In the records that follow, find the line with "FCPI et les"; from there, retype every line exactly through the line with "Suivre sur Google News", which also belongs to the answer.

════════════════

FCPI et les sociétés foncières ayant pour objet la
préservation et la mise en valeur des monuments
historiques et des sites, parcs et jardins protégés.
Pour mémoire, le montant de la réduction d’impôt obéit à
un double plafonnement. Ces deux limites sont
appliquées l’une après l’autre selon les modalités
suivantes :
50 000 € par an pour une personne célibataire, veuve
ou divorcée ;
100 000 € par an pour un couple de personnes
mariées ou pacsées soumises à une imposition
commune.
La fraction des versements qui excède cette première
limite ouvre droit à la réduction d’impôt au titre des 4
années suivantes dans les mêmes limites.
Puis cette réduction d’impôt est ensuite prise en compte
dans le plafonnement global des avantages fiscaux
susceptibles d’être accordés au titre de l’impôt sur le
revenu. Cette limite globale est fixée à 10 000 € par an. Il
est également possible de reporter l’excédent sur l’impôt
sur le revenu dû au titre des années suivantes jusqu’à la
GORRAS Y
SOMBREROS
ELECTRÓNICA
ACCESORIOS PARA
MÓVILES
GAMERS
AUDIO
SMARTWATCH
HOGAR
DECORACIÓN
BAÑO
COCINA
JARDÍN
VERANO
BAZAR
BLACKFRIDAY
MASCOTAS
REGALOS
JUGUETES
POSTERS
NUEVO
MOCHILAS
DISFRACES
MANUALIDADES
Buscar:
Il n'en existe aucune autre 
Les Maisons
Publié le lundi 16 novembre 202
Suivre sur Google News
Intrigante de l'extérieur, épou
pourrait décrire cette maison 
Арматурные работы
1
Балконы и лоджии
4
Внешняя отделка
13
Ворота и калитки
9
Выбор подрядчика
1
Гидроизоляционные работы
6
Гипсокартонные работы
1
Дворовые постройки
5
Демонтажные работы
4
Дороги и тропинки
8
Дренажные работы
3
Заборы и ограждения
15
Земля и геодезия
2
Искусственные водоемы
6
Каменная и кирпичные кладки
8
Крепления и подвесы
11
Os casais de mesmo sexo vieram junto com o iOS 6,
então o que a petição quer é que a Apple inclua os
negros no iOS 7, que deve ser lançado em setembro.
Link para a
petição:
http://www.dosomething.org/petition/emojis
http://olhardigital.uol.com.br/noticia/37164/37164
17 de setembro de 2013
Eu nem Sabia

════════════════

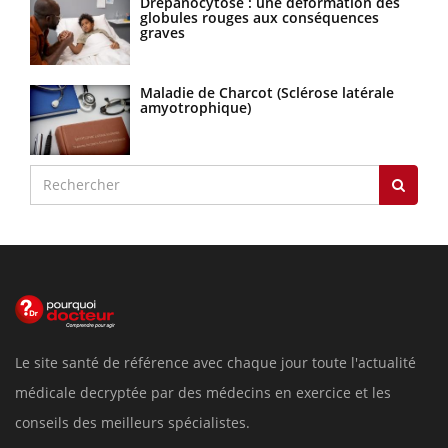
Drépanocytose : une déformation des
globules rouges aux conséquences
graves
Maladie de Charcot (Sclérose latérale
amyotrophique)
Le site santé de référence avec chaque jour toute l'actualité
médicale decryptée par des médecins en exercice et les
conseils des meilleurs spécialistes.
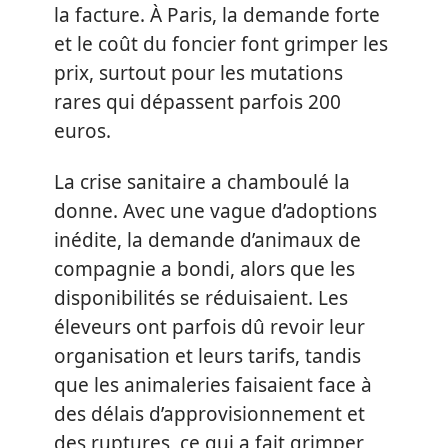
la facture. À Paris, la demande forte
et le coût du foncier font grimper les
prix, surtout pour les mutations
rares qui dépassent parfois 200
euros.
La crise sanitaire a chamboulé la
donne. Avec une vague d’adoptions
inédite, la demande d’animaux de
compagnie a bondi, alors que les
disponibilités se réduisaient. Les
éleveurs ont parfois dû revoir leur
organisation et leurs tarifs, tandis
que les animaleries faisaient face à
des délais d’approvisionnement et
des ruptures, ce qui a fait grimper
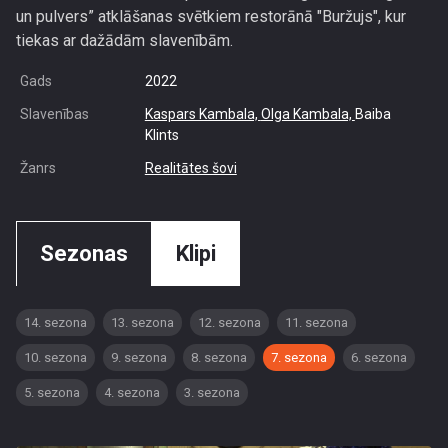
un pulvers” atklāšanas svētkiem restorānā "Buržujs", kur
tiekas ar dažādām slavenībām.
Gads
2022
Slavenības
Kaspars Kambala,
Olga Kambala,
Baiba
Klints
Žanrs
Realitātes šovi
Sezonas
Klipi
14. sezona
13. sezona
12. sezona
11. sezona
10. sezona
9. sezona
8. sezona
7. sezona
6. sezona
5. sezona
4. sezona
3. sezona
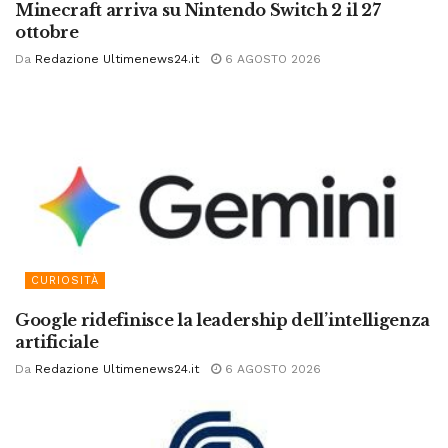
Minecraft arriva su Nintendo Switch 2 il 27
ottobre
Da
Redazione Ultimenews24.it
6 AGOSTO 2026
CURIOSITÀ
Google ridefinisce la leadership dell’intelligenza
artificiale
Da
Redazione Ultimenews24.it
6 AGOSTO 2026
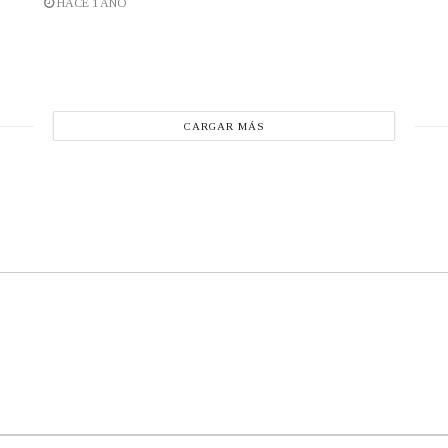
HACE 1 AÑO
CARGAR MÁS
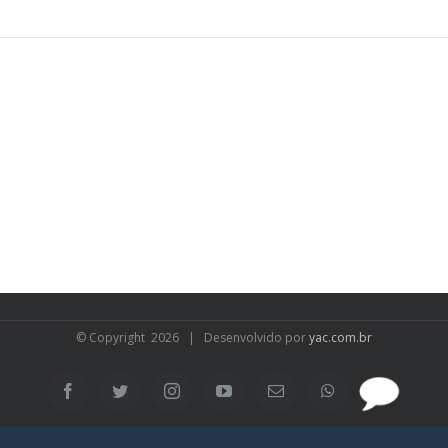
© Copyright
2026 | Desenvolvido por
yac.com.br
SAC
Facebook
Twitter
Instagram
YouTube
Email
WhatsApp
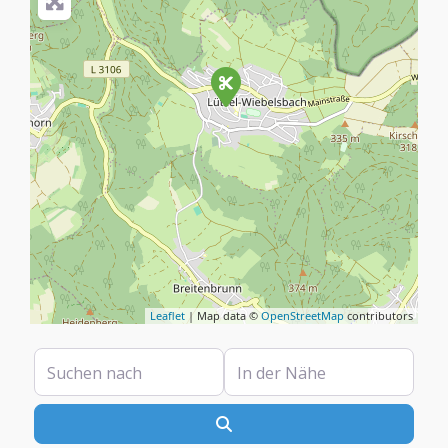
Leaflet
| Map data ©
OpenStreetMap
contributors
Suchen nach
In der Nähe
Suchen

════════════════

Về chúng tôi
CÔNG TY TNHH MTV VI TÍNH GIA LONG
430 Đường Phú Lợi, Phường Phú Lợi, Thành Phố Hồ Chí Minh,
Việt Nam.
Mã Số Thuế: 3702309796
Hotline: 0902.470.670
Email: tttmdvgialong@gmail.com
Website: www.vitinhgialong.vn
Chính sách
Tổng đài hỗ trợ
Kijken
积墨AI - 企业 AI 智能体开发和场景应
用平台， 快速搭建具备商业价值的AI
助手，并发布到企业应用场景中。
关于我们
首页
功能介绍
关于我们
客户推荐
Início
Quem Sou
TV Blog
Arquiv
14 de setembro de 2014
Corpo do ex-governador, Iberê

════════════════

● **ANSWER SPACE**:
FCPI et les sociétés foncières ayant pour objet la
préservation et la mise en valeur des monuments
historiques et des sites, parcs et jardins protégés.
Pour mémoire, le montant de la réduction d’impôt obéit à
un double plafonnement. Ces deux limites sont
appliquées l’une après l’autre selon les modalités
suivantes :
50 000 € par an pour une personne célibataire, veuve
ou divorcée ;
100 000 € par an pour un couple de personnes
mariées ou pacsées soumises à une imposition
commune.
La fraction des versements qui excède cette première
limite ouvre droit à la réduction d’impôt au titre des 4
années suivantes dans les mêmes limites.
Puis cette réduction d’impôt est ensuite prise en compte
dans le plafonnement global des avantages fiscaux
susceptibles d’être accordés au titre de l’impôt sur le
revenu. Cette limite globale est fixée à 10 000 € par an. Il
est également possible de reporter l’excédent sur l’impôt
sur le revenu dû au titre des années suivantes jusqu’à la
GORRAS Y
SOMBREROS
ELECTRÓNICA
ACCESORIOS PARA
MÓVILES
GAMERS
AUDIO
SMARTWATCH
HOGAR
DECORACIÓN
BAÑO
COCINA
JARDÍN
VERANO
BAZAR
BLACKFRIDAY
MASCOTAS
REGALOS
JUGUETES
POSTERS
NUEVO
MOCHILAS
DISFRACES
MANUALIDADES
Buscar:
Il n'en existe aucune autre 
Les Maisons
Publié le lundi 16 novembre 202
Suivre sur Google News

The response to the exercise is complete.